EXERCISE: Count the lines in the rows below that contain the string "วยให". Give only the number.

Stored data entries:
↓
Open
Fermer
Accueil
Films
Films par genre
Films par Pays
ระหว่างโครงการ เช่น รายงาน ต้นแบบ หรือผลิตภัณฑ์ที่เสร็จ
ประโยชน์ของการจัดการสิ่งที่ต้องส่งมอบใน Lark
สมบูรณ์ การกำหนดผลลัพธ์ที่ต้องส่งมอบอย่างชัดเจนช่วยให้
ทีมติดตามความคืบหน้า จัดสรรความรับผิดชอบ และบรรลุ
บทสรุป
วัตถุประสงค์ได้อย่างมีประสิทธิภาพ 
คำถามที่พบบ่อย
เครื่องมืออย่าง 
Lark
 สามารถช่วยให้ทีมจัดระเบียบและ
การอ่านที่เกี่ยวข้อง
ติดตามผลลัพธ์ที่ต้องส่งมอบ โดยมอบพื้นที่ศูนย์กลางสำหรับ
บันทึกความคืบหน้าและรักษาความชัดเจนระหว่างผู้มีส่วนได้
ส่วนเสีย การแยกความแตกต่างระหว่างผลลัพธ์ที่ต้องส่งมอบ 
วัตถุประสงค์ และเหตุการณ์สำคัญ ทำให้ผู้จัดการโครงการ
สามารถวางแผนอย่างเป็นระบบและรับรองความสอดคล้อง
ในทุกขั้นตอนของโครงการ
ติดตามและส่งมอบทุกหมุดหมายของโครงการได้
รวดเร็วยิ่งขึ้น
↑
↓
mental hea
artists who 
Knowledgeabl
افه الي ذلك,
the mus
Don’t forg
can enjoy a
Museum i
↑
RESPONSE TO THE EXERCISE: 2